● What you need to do
If a record below holds a picture, drop the picture and copy everything else exactly.
------ Materials provided
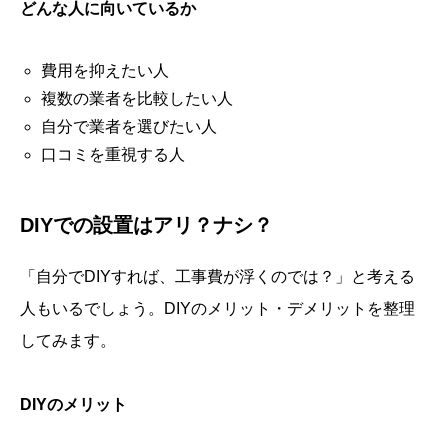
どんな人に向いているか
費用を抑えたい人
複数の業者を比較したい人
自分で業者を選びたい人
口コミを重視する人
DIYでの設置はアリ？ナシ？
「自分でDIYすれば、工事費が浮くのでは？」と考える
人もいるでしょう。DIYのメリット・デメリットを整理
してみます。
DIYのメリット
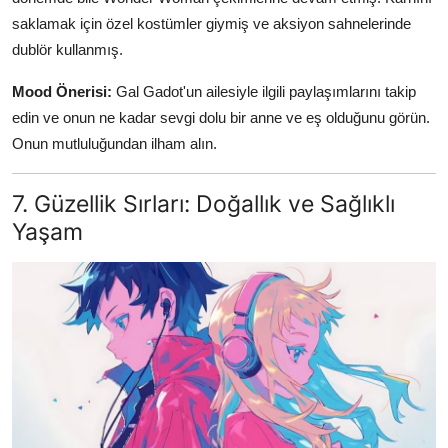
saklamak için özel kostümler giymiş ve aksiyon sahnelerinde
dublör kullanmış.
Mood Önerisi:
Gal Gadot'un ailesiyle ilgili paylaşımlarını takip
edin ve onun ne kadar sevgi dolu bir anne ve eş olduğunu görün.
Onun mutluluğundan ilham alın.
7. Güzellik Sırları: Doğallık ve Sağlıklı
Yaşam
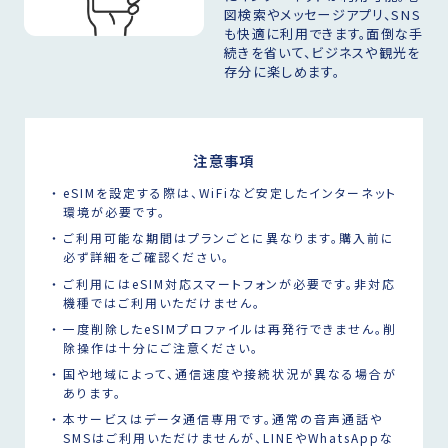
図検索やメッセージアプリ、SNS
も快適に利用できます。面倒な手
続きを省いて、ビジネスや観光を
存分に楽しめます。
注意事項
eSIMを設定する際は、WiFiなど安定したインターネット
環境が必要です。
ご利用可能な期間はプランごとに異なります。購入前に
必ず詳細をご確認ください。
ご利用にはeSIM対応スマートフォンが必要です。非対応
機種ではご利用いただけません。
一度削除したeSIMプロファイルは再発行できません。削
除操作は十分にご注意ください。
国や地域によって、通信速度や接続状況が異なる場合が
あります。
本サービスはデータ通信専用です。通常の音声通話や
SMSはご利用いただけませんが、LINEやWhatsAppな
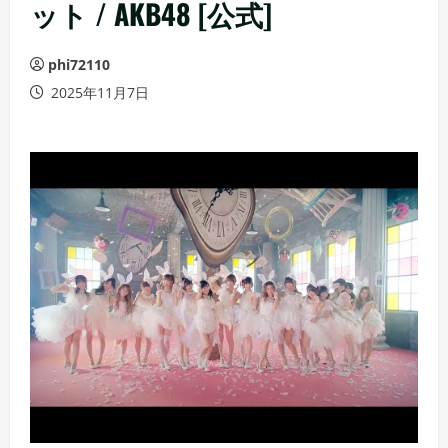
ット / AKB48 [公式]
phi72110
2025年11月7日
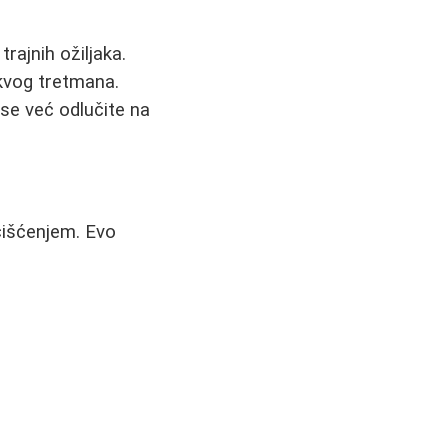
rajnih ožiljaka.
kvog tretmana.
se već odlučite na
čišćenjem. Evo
------------
● Answer to this problem
どんな人に向いているか
費用を抑えたい人
複数の業者を比較したい人
自分で業者を選びたい人
口コミを重視する人
DIYでの設置はアリ？ナシ？
「自分でDIYすれば、工事費が浮くのでは？」と考える
人もいるでしょう。DIYのメリット・デメリットを整理
してみます。
DIYのメリット
saklamak için özel kostümler giymiş ve aksiyon sahnelerinde
dublör kullanmış.
Mood Önerisi:
Gal Gadot'un ailesiyle ilgili paylaşımlarını takip
edin ve onun ne kadar sevgi dolu bir anne ve eş olduğunu görün.
Onun mutluluğundan ilham alın.
7. Güzellik Sırları: Doğallık ve Sağlıklı
Yaşam
図検索やメッセージアプリ、SNS
も快適に利用できます。面倒な手
続きを省いて、ビジネスや観光を
存分に楽しめます。
注意事項
eSIMを設定する際は、WiFiなど安定したインターネット
環境が必要です。
ご利用可能な期間はプランごとに異なります。購入前に
必ず詳細をご確認ください。
ご利用にはeSIM対応スマートフォンが必要です。非対応
機種ではご利用いただけません。
一度削除したeSIMプロファイルは再発行できません。削
除操作は十分にご注意ください。
国や地域によって、通信速度や接続状況が異なる場合が
あります。
本サービスはデータ通信専用です。通常の音声通話や
SMSはご利用いただけませんが、LINEやWhatsAppな
ット / AKB48 [公式]
phi72110
2025年11月7日
rajnih ožiljaka.
kvog tretmana.
se već odlučite na
čišćenjem. Evo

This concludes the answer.